Time Travel is Possible… Sort of
Time travel is sort of possible. The way it’s possible is that a very good coach who is trained in Neuro-Linguistic Programming (NLP) can help someone travel through time to go into the future and see what it might look like if current behaviors were to continue. The beauty of doing this is that you as the coach have the ability to guide which direction the future goes, to a certain extent and you have the power to help the individual realize just where their current actions will lead them. When used properly, this tool can singlehandedly change a human being’s life in a matter of just a few minutes.
As a neuroscientist, I can tell you the human brain is not capable of deciphering between reality and that which is imagined. You heard that correctly: the human mind is absolutely incapable of telling the difference between that which is imagined and that which is real. While the reason for this is rather complex, it’s actually quite simple. Essentially, the human being imagines everything, even the things we know to be real. Therefore, the mechanism used to imagine something and the mechanism used to be a part of something real is exactly the same. This is why dreams feel real to us, especially when we’re in them.
Of course, we can often tell the difference between dreams and reality, because dreams have certain inconsistencies that we are able to identify. Now that we understand this, here’s a five-step approach to helping someone travel in time to see the consequences of their current actions.
Step #1: Ask For Consequences
Ask them a question about where they think their life will be in X number of years if they continue their current behavior and ask them what they think their life will be like. Keep probing until you get an answer that sounds like what you want them to think. For example, if someone is a smoker and you want them to quit, the key is to make them realize that in 10 years, it is very likely that they are going to be in a hospital bed, dead, or extremely ill. You cannot go to Step 2 until you’ve made them realize the consequences of their current behaviors. If they are not willing to budge and continue to insist that in 15 or 20 years they are going to be in perfect health, happy, and excited, then you must work for them to realize the reality before you go to Step 2.

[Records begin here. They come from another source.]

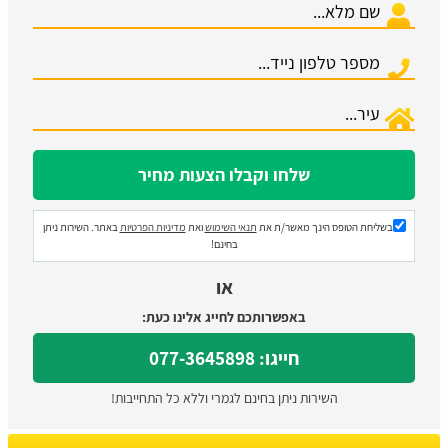
בשליחת הטופס הינך מאשר/ת את
תנאי השימוש
ואת
מדיניות הפרטיות
באתר. השירות ניתן
בחינם!
או
באפשרותכם לחייג אלינו כעת:
חייגו: 077-3645898
השירות ניתן בחינם לגמרי וללא כל התחייבות!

Step #2: Stay in Present Tense
Take them to that place and ensure that you are speaking in the present tense. Once you have gotten them to imagine being in a future time, then start speaking to them in present tense as if they are already there. For example, do not say, “How will this affect your relationship with your family?” Instead, you would say, “Now that you have gotten to this point, how is this affecting your relationship with your family?” By asking them questions in the present tense, the mind is just slightly tricked and for just a brief moment, it forgets that this is make-believe and it starts to think that the feelings and thoughts are more real than they actually are. The more you can ask questions in the present tense, the further you can deepen the feelings for this individual. So if they have told you that they would be in a hospital bed and coughing, ask them questions such as, “How does it feel to be lying in that bed, being so helpless and knowing that you have ruined your life?”
Step #3: Use visual cues
Ask them to tell you about the things they see around them. Ask them about colors and shapes. The more they tell you what they see around them as they are in this future place, the more it will become real to them. But not everyone values visual cues as much as others so be sure to go beyond just visual by cuses by focusing on the next 2 steps.
Step #4: Use auditory cues
Ask them to tell you what they hear, what they say, what sounds they hear, what words they hear. Ask them who’s talking to them and what they are saying. Who are they talking to and what is he or she saying to them? Ask them about what people are saying about him or her and what people are saying about them behind their back. Ask as many auditory clues as possible, including words, music, sounds, and anything else you can imagine.
Step #5: Use kinesthetic cues
Kinesthetic refers to things that have to do with feelings, both physical and emotional, so ask them to tell you how things feel. For example, if someone says they would be coughing, ask them how it feels in their chest, in their lungs, and in their throat. The more you can ask them to feel the feelings, the more they are going to feel like they are actually there.
Put this all together and by the time you’re done telling someone to imagine being in a place in the future, with their eyes open or closed, and then speak to them in present tense about what they see, hear, and how they feel. Their mind will not know the difference between this as being imagined or real. This incredibly powerful tool can be used to change people’s lives forever and I have used it onstage at many events where in a matter of 5 or 10 minutes, I have gotten someone to change a lifelong habit and helped people make decisions that have shaped their destiny from that day forward. By using this simple tool, make sure to speak in present tense and be sure to mix visual, auditory, and physical kinesthetic cues as much as you can, and enjoy the results.